Dealing with pulling offensive linemen is the toughest physical challenge, Luat-Hueu said.
“They come down looking for scared little guys,” he laughed. “It’s been good though, it’s fun. Coaching is different, but its fun and it’s been a good experience.”
The Bear Cubs are now 1-1 in conference play with three games remaining, De Anza at home this Saturday, at San Francisco on Nov. 3, and hosting San Mateo on Nov. 10.
“We’ve been playing hard, but we’re just not finishing everything we do. When we need a stop, we can’t get it, but when we don’t need a stop, we’re getting it, so it’s been challenging. We have to buckle down for our next three games if we are going to make the conference playoffs.”
Both Luat-Hueu and Malafu are not the only MIL players currently on their respective rosters.
At Santa Rosa, Luat-Hueu is joined by former Lahainaluna stars Micah Arcangel and Paula Toa, a starting sophomore linebacker with 26 total tackles in six games. Luat-Hueu said Arcangel has decided to red-shirt due to an injury. Kekaulike classmate and best friend Emelio Maave is a grey-shirt, Luat-Hueu said.
On Saturday, Toa had five tackles, including two behind the line of scrimmage and his first sack of the season for minus-10 yards.
“I never knew him,” Luat-Hueu said of Toa, who was an MIL all-star defensive back for the Lunas in 2010. “But I’ve seen him play at Lahaina, when I was playing jayvee. He was a safety when he first got here and he’s moved to linebacker.
“We’ve been chill since I’ve been up here, I’ve supported him and all the Hawaii boys are tight.”
Toa’s other highlight of the season came against Fresno City College, where he finished fifth on the team with six tackles.

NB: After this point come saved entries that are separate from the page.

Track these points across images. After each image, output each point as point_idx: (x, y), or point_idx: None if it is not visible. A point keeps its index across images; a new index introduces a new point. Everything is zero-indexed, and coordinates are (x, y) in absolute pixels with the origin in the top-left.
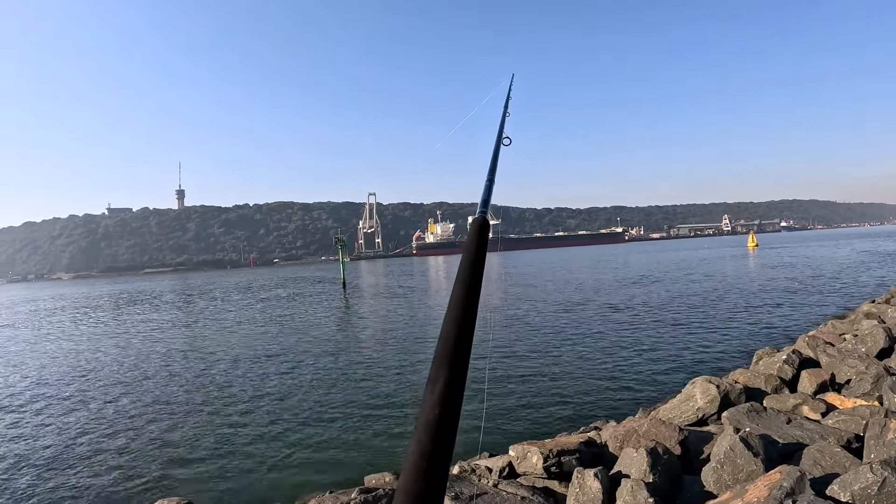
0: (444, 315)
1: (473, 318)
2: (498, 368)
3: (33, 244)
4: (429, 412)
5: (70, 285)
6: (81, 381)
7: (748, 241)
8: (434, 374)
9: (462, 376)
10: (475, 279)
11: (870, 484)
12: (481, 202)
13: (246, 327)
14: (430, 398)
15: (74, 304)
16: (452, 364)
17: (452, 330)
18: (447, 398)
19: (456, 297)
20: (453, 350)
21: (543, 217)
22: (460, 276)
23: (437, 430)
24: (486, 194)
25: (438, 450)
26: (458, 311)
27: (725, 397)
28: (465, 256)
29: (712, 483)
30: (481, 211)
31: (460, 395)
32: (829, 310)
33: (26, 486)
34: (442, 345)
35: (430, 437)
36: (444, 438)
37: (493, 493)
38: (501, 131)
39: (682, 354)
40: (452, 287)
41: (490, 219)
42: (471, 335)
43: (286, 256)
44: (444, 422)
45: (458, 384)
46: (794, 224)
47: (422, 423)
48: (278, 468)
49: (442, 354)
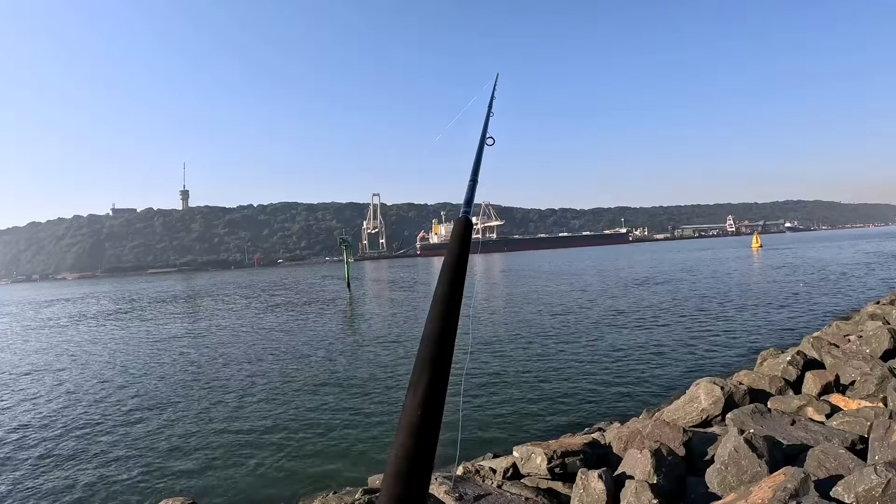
0: (427, 316)
1: (456, 319)
2: (500, 369)
3: (38, 244)
4: (411, 415)
5: (74, 285)
6: (86, 380)
7: (752, 242)
8: (416, 376)
9: (444, 378)
10: (458, 279)
11: (874, 485)
12: (464, 202)
13: (249, 328)
14: (412, 401)
15: (79, 304)
16: (434, 366)
17: (435, 331)
18: (429, 400)
19: (438, 297)
20: (435, 351)
21: (547, 218)
22: (443, 276)
23: (420, 433)
24: (470, 194)
25: (420, 453)
26: (440, 313)
27: (730, 398)
28: (448, 256)
29: (716, 485)
30: (464, 211)
31: (442, 397)
32: (833, 311)
33: (31, 484)
34: (424, 346)
35: (412, 440)
36: (426, 441)
37: (497, 494)
38: (485, 131)
39: (686, 355)
40: (435, 287)
41: (475, 220)
42: (453, 336)
43: (290, 257)
44: (426, 425)
45: (441, 386)
46: (798, 225)
47: (404, 426)
48: (282, 468)
49: (424, 356)
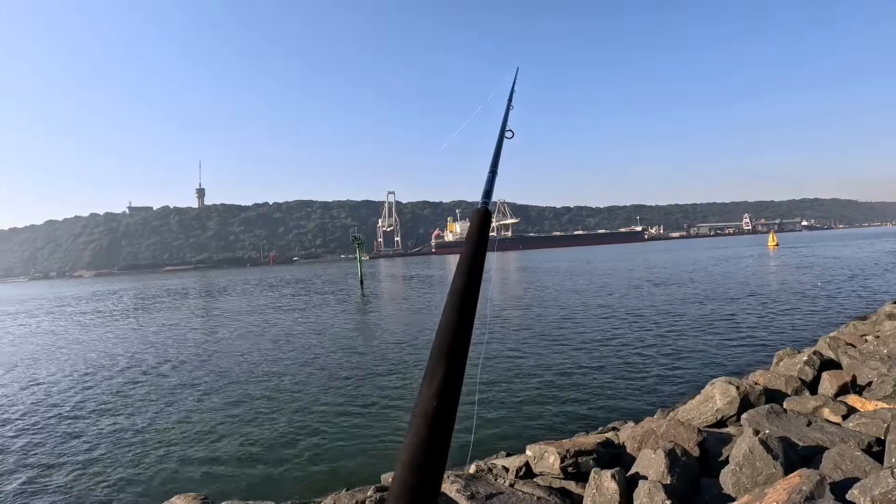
0: (444, 306)
1: (473, 310)
2: (513, 365)
3: (55, 242)
4: (426, 404)
5: (91, 283)
6: (99, 377)
7: (769, 241)
8: (432, 366)
9: (461, 369)
10: (476, 270)
11: (891, 489)
12: (483, 194)
13: (263, 325)
14: (428, 391)
15: (100, 301)
16: (451, 356)
17: (451, 321)
18: (445, 391)
19: (455, 288)
20: (452, 342)
21: (562, 216)
22: (461, 267)
23: (435, 422)
24: (489, 186)
25: (435, 443)
26: (457, 303)
27: (745, 399)
28: (467, 248)
29: (731, 486)
30: (483, 202)
31: (458, 387)
32: (850, 311)
33: (42, 479)
34: (440, 336)
35: (427, 429)
36: (441, 431)
37: (510, 493)
38: (505, 124)
39: (701, 355)
40: (453, 278)
41: (494, 213)
42: (470, 327)
43: (305, 255)
44: (441, 415)
45: (457, 377)
46: (815, 223)
47: (419, 415)
48: (295, 465)
49: (440, 346)
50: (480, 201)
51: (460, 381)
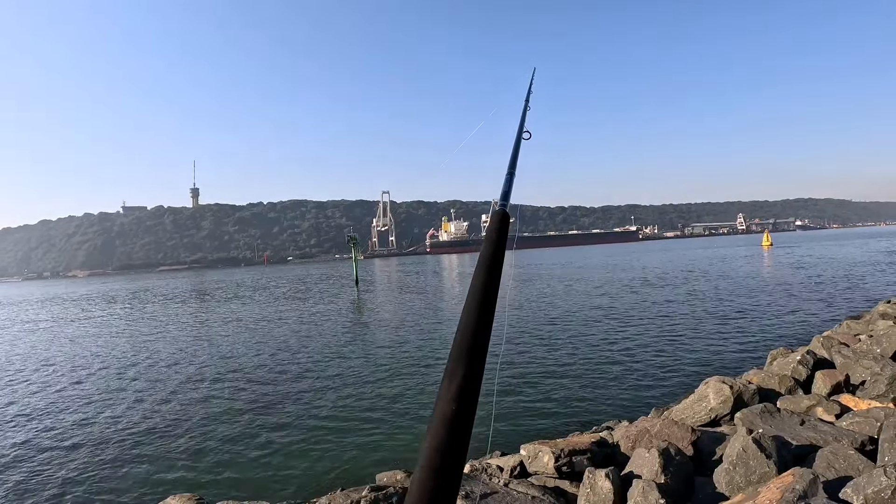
0: (463, 308)
1: (492, 312)
2: (509, 367)
3: (49, 242)
4: (445, 407)
5: (85, 283)
6: (96, 376)
7: (763, 241)
8: (451, 368)
9: (479, 371)
10: (495, 272)
11: (883, 487)
12: (502, 195)
13: (258, 325)
14: (447, 393)
15: (90, 301)
16: (470, 358)
17: (471, 323)
18: (464, 393)
19: (475, 290)
20: (471, 344)
21: (557, 215)
22: (480, 269)
23: (454, 425)
24: (507, 187)
25: (454, 446)
26: (477, 305)
27: (739, 398)
28: (485, 249)
29: (724, 485)
30: (501, 204)
31: (477, 390)
32: (843, 310)
33: (39, 478)
34: (460, 338)
35: (446, 432)
36: (459, 434)
37: (504, 493)
38: (522, 125)
39: (694, 354)
40: (472, 280)
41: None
42: (489, 329)
43: (300, 255)
44: (460, 417)
45: (476, 379)
46: (809, 223)
47: (438, 418)
48: (289, 465)
49: (460, 348)
50: (499, 203)
51: (479, 383)
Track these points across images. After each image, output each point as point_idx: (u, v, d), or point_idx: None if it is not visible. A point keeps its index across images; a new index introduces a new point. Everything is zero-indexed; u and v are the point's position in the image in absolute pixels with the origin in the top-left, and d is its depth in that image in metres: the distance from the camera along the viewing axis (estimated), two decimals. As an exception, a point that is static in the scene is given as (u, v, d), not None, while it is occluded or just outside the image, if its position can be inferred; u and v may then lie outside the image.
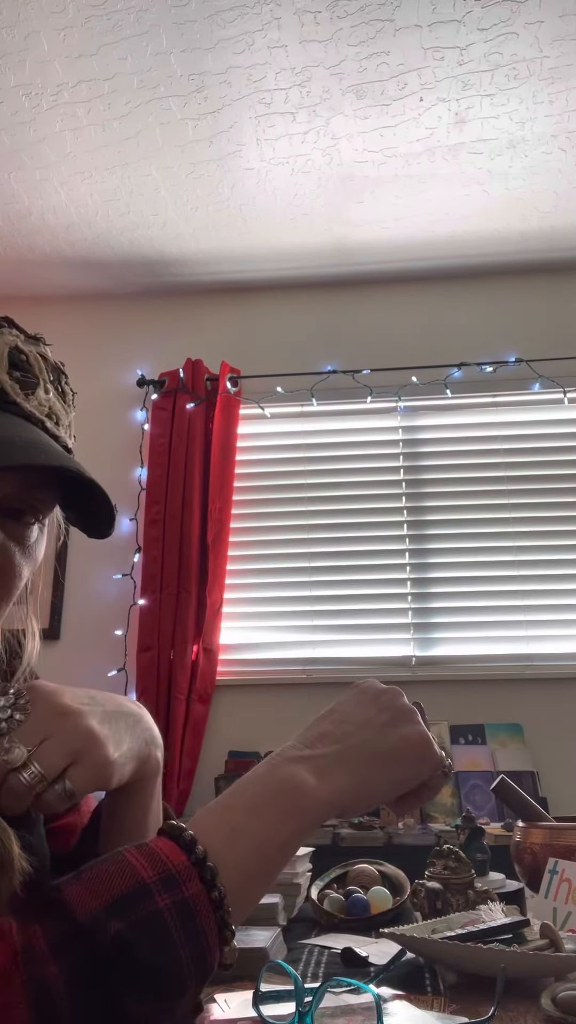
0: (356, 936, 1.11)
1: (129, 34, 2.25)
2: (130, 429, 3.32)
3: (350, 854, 1.75)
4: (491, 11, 2.19)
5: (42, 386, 0.68)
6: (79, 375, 3.39)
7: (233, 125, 2.58)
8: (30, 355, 0.68)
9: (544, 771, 2.72)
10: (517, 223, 3.09)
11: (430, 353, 3.29)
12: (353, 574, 3.09)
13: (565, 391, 3.18)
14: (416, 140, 2.65)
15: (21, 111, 2.50)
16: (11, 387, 0.65)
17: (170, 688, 2.88)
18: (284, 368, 3.31)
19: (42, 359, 0.70)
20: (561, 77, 2.40)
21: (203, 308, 3.50)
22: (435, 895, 1.11)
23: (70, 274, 3.39)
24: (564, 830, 1.20)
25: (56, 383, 0.71)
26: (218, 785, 2.70)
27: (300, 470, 3.25)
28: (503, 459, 3.17)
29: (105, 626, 3.07)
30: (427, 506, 3.16)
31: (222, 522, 3.07)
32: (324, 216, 3.03)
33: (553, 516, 3.08)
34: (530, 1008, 0.76)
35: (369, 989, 0.70)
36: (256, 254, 3.27)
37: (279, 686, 2.96)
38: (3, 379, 0.64)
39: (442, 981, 0.86)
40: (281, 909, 1.15)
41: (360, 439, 3.28)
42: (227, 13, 2.20)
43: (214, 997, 0.80)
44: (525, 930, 0.94)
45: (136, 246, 3.20)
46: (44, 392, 0.68)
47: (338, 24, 2.23)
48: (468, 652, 2.97)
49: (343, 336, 3.38)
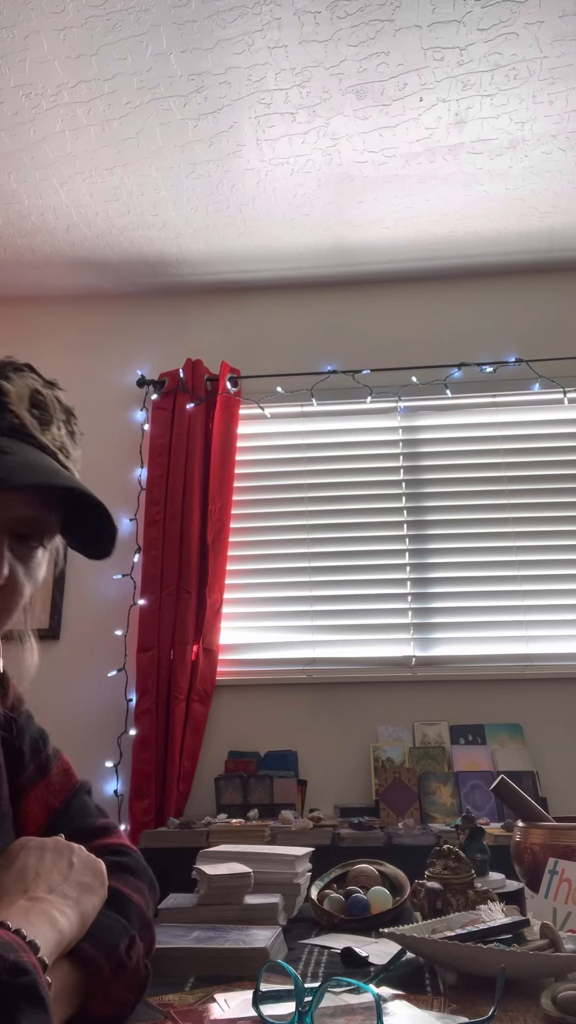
0: (356, 936, 1.11)
1: (129, 34, 2.25)
2: (130, 429, 3.32)
3: (350, 854, 1.75)
4: (491, 11, 2.19)
5: (55, 423, 0.78)
6: (79, 375, 3.41)
7: (233, 125, 2.58)
8: (47, 396, 0.78)
9: (544, 771, 2.72)
10: (517, 223, 3.09)
11: (430, 353, 3.29)
12: (353, 574, 3.09)
13: (565, 391, 3.18)
14: (416, 140, 2.65)
15: (21, 111, 2.50)
16: (31, 422, 0.75)
17: (170, 688, 2.88)
18: (284, 368, 3.31)
19: (57, 401, 0.80)
20: (561, 77, 2.40)
21: (203, 308, 3.50)
22: (435, 895, 1.11)
23: (70, 274, 3.39)
24: (564, 830, 1.20)
25: (67, 423, 0.81)
26: (218, 785, 2.70)
27: (300, 470, 3.25)
28: (503, 459, 3.17)
29: (105, 626, 3.07)
30: (427, 506, 3.16)
31: (222, 522, 3.07)
32: (324, 216, 3.03)
33: (553, 516, 3.08)
34: (530, 1008, 0.76)
35: (369, 989, 0.70)
36: (256, 254, 3.27)
37: (279, 686, 2.96)
38: (24, 415, 0.75)
39: (442, 981, 0.86)
40: (281, 909, 1.15)
41: (360, 439, 3.28)
42: (227, 13, 2.20)
43: (214, 997, 0.80)
44: (525, 930, 0.94)
45: (136, 246, 3.20)
46: (57, 429, 0.78)
47: (338, 24, 2.23)
48: (468, 652, 2.97)
49: (343, 336, 3.38)
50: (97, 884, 0.75)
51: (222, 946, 0.93)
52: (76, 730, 2.90)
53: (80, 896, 0.72)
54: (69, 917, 0.69)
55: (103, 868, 0.77)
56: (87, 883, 0.74)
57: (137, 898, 0.78)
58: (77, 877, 0.74)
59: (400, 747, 2.78)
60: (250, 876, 1.13)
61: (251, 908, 1.11)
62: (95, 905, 0.73)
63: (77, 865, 0.75)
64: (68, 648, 3.07)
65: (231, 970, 0.90)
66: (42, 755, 0.88)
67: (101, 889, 0.75)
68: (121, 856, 0.82)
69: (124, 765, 2.86)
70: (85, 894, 0.73)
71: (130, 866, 0.82)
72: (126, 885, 0.78)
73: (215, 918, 1.08)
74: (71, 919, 0.69)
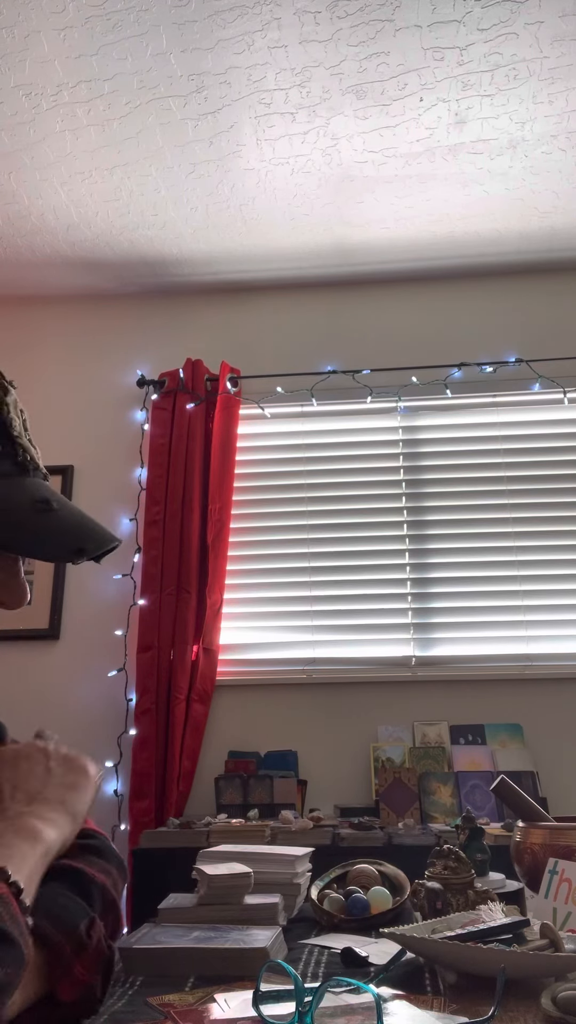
0: (356, 936, 1.11)
1: (129, 34, 2.25)
2: (130, 429, 3.32)
3: (350, 854, 1.75)
4: (491, 11, 2.19)
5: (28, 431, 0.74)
6: (79, 375, 3.41)
7: (233, 125, 2.58)
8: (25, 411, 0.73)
9: (544, 771, 2.72)
10: (517, 223, 3.09)
11: (430, 353, 3.29)
12: (353, 574, 3.09)
13: (565, 391, 3.18)
14: (416, 140, 2.65)
15: (21, 111, 2.50)
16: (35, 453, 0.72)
17: (170, 688, 2.88)
18: (284, 368, 3.31)
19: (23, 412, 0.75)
20: (561, 77, 2.40)
21: (203, 308, 3.50)
22: (435, 895, 1.11)
23: (70, 274, 3.39)
24: (564, 830, 1.20)
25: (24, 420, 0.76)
26: (218, 785, 2.70)
27: (300, 470, 3.25)
28: (503, 459, 3.17)
29: (105, 626, 3.07)
30: (427, 506, 3.16)
31: (222, 522, 3.07)
32: (324, 216, 3.03)
33: (553, 516, 3.08)
34: (530, 1008, 0.76)
35: (369, 989, 0.70)
36: (256, 254, 3.27)
37: (279, 686, 2.96)
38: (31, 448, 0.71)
39: (442, 981, 0.86)
40: (281, 909, 1.15)
41: (360, 439, 3.28)
42: (227, 13, 2.20)
43: (214, 997, 0.80)
44: (525, 930, 0.94)
45: (136, 246, 3.20)
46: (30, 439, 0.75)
47: (338, 24, 2.23)
48: (468, 652, 2.97)
49: (343, 336, 3.38)
50: (82, 779, 0.73)
51: (222, 946, 0.94)
52: (76, 730, 2.91)
53: (66, 795, 0.70)
54: (57, 822, 0.67)
55: (84, 762, 0.75)
56: (71, 781, 0.72)
57: (102, 878, 0.75)
58: (59, 779, 0.72)
59: (400, 747, 2.78)
60: (250, 876, 1.13)
61: (251, 908, 1.11)
62: (85, 801, 0.71)
63: (55, 768, 0.73)
64: (68, 648, 3.07)
65: (231, 970, 0.90)
66: None
67: (87, 782, 0.73)
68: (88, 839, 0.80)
69: (124, 765, 2.86)
70: (71, 792, 0.71)
71: (97, 847, 0.79)
72: (90, 865, 0.76)
73: (215, 918, 1.08)
74: (60, 823, 0.67)
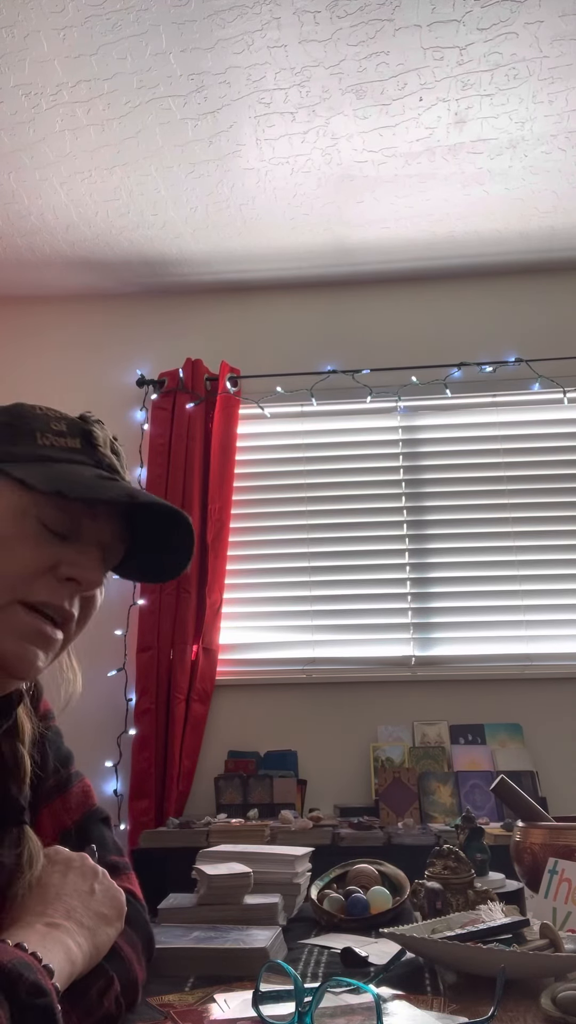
0: (356, 936, 1.11)
1: (128, 34, 2.25)
2: (130, 429, 3.32)
3: (350, 854, 1.75)
4: (491, 11, 2.19)
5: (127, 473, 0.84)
6: (79, 375, 3.40)
7: (233, 125, 2.58)
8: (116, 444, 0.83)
9: (544, 771, 2.72)
10: (517, 223, 3.09)
11: (430, 353, 3.29)
12: (353, 574, 3.09)
13: (565, 391, 3.18)
14: (416, 140, 2.65)
15: (21, 111, 2.50)
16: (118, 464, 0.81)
17: (170, 688, 2.88)
18: (284, 368, 3.31)
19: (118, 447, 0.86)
20: (561, 77, 2.40)
21: (203, 308, 3.50)
22: (435, 895, 1.11)
23: (70, 274, 3.39)
24: (564, 830, 1.20)
25: None
26: (218, 785, 2.70)
27: (300, 470, 3.25)
28: (503, 459, 3.17)
29: (105, 626, 3.06)
30: (427, 506, 3.16)
31: (222, 522, 3.07)
32: (324, 216, 3.03)
33: (553, 516, 3.08)
34: (530, 1008, 0.76)
35: (369, 989, 0.70)
36: (256, 254, 3.27)
37: (279, 686, 2.96)
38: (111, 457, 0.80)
39: (442, 981, 0.86)
40: (281, 909, 1.15)
41: (360, 439, 3.28)
42: (226, 13, 2.20)
43: (214, 997, 0.80)
44: (525, 930, 0.94)
45: (136, 246, 3.20)
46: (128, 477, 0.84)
47: (338, 24, 2.23)
48: (468, 652, 2.97)
49: (343, 336, 3.38)
50: (115, 916, 0.74)
51: (222, 946, 0.93)
52: (76, 730, 2.89)
53: (96, 926, 0.71)
54: (83, 948, 0.68)
55: (123, 899, 0.76)
56: (105, 914, 0.73)
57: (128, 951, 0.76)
58: (97, 906, 0.73)
59: (400, 747, 2.78)
60: (250, 876, 1.13)
61: (251, 908, 1.11)
62: (110, 936, 0.72)
63: (99, 892, 0.74)
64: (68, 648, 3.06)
65: (231, 970, 0.90)
66: (62, 772, 0.88)
67: (118, 921, 0.74)
68: None
69: (124, 765, 2.86)
70: (102, 925, 0.72)
71: (130, 916, 0.79)
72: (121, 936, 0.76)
73: (215, 918, 1.08)
74: (84, 950, 0.68)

Joining Malafu at Feather River College (3-4) are BJ Wilhelm-Ioane (BHS ’12), Jameson Kahalekai-Bermoy (BHS ’12), Dana Sato (BHS ’11) and Jordan Kahalekai-Bermoy (St. Anthony/Saint Louis ’10).
Wilhelm-Ioane, a freshmen linebacker, has played in two games, in the opener against Butte where he had three tackles and against Shasta. Jameson is listed as an offensive linemen and has appeared in three games. He’s been credited with two tackles. Older brother, Jordan, ls a running back and has played in four games with one carry for one yard. Sato has yet to see any playing time.
“I live right next to the campus, I just walk to school,” said Luat-Hueu.
When asked what he misses most, he said, “I miss the weather, the beach, and of course my family.”